Member of the Legislative Assembly of Quebec for Champlain
- In office 1919–1925
- Preceded by: Joseph-Arthur Labissonnière
- Succeeded by: William-Pierre Grant

Personal details
- Born: September 4, 1868 Saint-Stanislas, Quebec
- Died: March 23, 1929 (aged 60) Quebec City, Quebec
- Party: Liberal

= Bruno Bordeleau =

Canadian politician

Bruno Bordeleau (September 4, 1868 - March 23, 1929) was a politician in Quebec, Canada and a Member of the Legislative Assembly of Quebec (MLA).

==Early life==
Bordeleau was born on September 4, 1868, in Saint-Stanislas, Mauricie.
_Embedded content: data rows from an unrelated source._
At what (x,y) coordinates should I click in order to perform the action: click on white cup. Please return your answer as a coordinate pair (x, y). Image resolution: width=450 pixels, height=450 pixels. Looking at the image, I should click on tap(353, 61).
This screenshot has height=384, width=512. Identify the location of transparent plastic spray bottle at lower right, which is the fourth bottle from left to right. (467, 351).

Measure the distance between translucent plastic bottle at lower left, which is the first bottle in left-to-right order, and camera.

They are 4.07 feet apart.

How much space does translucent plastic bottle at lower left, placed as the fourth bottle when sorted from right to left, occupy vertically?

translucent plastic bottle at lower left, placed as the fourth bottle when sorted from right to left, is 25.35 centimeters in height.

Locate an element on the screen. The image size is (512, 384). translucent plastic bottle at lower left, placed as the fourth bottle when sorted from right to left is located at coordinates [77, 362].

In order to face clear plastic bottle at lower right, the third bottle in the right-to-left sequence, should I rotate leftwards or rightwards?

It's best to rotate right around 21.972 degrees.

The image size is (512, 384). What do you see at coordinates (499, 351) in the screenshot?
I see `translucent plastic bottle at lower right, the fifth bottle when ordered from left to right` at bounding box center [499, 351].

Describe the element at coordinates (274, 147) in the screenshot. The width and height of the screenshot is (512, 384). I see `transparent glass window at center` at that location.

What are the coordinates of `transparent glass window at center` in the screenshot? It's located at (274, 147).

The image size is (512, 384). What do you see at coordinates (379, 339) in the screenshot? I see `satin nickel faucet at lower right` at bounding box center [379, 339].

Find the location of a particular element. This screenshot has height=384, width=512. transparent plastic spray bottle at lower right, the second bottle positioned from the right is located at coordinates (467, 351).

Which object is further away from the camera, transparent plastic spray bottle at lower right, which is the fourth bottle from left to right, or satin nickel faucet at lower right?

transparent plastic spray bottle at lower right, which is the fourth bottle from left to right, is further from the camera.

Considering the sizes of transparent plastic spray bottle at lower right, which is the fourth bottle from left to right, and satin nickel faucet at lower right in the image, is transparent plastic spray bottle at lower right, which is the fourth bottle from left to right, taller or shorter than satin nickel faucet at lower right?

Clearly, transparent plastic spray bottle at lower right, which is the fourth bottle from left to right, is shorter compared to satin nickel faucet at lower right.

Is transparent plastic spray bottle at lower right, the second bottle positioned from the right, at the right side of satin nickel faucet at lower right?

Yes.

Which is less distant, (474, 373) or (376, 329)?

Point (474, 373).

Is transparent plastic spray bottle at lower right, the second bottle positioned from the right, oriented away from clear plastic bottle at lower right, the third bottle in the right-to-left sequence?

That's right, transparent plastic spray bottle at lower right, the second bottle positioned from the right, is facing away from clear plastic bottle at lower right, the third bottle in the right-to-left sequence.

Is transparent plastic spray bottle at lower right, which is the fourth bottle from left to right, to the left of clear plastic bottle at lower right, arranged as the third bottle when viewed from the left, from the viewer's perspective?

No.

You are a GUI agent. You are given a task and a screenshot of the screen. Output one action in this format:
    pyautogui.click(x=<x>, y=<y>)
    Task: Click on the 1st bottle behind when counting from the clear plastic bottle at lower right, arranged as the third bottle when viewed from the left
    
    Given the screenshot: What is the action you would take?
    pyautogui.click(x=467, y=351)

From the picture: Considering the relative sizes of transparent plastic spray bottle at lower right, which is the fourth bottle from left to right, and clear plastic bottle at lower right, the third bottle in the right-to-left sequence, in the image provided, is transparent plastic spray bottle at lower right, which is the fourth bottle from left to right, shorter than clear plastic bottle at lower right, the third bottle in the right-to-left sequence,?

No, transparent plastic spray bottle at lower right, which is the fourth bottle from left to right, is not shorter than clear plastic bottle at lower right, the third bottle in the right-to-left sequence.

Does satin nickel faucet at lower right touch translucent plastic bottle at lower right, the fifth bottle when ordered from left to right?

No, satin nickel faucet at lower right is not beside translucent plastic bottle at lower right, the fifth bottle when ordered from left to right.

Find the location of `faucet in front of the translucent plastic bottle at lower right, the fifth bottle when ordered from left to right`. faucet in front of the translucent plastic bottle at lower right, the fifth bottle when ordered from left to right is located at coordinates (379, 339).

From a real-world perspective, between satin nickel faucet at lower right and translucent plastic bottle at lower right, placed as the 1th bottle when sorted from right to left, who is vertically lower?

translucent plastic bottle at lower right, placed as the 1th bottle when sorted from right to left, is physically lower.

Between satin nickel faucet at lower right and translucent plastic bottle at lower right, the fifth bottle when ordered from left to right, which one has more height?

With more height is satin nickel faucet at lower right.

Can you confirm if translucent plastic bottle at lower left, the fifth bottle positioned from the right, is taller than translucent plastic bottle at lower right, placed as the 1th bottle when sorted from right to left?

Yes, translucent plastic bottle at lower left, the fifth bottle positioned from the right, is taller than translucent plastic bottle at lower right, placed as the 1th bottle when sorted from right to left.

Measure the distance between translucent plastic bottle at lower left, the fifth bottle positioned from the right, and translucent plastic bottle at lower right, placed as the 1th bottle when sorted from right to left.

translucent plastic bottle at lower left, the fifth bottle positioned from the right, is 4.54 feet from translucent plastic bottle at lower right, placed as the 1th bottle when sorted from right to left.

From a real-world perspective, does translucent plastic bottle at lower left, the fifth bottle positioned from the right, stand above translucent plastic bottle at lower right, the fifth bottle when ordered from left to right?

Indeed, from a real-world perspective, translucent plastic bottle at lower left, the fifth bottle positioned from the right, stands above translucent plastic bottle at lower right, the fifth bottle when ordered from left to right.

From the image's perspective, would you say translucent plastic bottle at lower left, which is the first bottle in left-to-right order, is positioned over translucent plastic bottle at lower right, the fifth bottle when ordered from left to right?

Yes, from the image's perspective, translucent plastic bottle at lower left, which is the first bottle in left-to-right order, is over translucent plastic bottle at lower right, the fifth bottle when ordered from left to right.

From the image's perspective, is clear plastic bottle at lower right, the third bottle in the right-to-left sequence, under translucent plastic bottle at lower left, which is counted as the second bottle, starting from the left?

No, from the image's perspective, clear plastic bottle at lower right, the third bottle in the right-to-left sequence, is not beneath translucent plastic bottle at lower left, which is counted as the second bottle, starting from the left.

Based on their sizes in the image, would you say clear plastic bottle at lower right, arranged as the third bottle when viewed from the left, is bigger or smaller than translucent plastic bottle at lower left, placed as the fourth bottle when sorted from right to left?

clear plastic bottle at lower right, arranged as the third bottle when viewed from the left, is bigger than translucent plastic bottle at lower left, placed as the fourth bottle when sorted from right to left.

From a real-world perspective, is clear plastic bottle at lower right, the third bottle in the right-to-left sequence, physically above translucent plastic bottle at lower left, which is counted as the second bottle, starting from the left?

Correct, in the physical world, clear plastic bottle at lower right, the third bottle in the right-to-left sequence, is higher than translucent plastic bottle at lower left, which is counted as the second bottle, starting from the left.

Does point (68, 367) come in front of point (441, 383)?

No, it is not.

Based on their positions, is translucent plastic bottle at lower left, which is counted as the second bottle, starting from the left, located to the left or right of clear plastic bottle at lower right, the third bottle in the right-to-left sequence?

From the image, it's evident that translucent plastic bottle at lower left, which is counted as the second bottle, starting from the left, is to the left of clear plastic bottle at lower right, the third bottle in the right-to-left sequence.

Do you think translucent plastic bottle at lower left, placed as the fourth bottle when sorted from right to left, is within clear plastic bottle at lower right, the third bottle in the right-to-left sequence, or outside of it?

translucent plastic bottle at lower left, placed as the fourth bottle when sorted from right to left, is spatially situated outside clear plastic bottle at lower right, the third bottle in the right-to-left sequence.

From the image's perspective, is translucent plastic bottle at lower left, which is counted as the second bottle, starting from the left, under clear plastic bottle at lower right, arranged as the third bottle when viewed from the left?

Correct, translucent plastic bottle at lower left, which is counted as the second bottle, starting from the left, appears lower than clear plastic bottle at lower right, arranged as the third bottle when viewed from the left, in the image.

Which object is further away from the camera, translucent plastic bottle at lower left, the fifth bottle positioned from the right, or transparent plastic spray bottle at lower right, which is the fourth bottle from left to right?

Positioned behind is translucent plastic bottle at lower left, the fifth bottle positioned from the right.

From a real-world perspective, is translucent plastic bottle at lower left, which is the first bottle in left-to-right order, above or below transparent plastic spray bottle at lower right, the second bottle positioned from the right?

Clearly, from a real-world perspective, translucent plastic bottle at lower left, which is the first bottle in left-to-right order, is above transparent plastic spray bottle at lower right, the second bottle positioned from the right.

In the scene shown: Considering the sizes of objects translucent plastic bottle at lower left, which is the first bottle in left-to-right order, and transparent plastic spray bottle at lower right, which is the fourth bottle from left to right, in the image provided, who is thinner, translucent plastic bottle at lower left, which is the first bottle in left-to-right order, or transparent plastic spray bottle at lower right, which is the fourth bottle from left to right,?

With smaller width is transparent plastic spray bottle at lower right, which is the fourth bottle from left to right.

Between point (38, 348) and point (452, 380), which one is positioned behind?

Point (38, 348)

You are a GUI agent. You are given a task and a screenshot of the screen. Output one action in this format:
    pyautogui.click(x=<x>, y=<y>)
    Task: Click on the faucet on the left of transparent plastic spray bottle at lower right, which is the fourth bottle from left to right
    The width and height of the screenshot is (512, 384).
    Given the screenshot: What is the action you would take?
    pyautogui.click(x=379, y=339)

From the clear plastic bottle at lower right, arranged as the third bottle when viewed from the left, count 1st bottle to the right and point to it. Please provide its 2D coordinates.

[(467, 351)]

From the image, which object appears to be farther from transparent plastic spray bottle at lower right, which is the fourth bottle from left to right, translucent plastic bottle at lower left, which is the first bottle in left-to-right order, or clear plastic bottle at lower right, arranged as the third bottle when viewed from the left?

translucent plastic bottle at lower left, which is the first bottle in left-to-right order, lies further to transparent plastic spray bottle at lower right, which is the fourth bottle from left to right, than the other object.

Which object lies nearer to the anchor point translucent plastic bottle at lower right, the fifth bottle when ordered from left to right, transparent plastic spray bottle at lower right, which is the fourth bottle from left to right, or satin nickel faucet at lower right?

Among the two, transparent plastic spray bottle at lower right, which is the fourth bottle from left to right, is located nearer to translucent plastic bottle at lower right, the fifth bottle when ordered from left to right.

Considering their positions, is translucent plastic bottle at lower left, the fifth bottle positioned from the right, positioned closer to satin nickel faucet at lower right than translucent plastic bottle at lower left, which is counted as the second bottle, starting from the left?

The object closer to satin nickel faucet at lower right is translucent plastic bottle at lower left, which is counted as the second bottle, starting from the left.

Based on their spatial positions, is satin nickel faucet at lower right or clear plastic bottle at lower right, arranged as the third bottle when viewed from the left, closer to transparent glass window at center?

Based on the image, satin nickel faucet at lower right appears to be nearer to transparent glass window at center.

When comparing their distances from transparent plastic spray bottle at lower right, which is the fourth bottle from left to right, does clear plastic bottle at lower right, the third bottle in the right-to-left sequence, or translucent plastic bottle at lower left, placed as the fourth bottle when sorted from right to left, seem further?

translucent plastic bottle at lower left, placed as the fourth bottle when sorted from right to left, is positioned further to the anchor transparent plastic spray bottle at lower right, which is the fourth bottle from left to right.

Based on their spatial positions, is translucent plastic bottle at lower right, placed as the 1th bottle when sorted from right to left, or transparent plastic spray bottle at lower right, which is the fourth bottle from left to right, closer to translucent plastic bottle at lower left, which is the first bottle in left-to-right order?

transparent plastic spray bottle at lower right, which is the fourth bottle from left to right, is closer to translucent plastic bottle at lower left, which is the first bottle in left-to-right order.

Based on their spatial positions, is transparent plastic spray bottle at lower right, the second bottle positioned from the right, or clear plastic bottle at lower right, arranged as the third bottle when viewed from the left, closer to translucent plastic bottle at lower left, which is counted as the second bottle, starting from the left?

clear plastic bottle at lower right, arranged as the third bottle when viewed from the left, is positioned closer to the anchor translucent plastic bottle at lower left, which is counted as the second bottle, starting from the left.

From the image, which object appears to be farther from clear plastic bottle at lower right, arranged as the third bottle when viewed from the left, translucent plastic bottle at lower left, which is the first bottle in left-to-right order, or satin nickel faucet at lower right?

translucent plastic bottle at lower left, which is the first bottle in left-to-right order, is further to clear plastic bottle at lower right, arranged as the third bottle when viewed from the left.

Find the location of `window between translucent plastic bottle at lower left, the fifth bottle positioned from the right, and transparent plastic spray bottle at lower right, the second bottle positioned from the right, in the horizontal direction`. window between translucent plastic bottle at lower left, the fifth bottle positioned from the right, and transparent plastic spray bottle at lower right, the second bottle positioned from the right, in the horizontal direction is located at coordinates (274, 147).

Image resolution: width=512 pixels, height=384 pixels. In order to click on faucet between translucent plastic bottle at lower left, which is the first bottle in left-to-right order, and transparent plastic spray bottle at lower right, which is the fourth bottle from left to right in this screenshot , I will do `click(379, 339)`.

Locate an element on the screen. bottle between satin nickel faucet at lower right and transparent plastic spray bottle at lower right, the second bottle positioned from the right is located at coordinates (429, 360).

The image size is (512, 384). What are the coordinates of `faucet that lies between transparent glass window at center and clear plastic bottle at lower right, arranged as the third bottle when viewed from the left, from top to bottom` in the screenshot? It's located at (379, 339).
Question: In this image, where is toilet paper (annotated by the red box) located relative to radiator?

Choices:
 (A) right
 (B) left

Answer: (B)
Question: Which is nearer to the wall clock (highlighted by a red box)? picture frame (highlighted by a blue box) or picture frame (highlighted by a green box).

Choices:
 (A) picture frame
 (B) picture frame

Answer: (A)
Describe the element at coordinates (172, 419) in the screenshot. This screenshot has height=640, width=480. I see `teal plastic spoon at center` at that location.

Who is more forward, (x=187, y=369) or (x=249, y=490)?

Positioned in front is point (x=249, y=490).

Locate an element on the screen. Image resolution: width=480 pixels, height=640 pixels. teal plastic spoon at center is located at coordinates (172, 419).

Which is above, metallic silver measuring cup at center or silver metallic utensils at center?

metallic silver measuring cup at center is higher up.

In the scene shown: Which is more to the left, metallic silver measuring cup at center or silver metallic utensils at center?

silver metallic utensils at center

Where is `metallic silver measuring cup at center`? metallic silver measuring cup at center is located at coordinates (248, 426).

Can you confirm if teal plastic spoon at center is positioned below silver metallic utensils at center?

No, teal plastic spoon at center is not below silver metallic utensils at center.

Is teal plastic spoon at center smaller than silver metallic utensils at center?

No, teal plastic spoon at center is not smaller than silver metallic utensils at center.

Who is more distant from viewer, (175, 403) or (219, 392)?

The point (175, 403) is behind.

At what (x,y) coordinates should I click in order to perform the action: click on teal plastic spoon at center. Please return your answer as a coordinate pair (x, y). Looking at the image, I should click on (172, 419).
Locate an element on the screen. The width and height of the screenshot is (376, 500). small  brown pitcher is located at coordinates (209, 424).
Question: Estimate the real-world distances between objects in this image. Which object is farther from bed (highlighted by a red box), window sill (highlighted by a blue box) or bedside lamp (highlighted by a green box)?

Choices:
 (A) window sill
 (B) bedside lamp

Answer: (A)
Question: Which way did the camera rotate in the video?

He practiced medicine in Sainte-Thècle.

==Town Politics==
Bruno Bordeleau was elected mayor of the municipality of Sainte-Thècle from 1912 to 1916. He was chairman of the organizing committee of the festival on July 30, 1922, of the arrival of electricity in the village of Sainte-Thècle.

==Member of the legislature==
He ran as a Liberal candidate in the provincial district of Champlain in 1916 and won against Conservative incumbent Joseph-Arthur Labissonnière. He was re-elected in 1919 and 1923.

His seat was declared vacant in 1925, after he accepted a position as a registrar.

==Death==
He died on March 23, 1929, in Quebec City.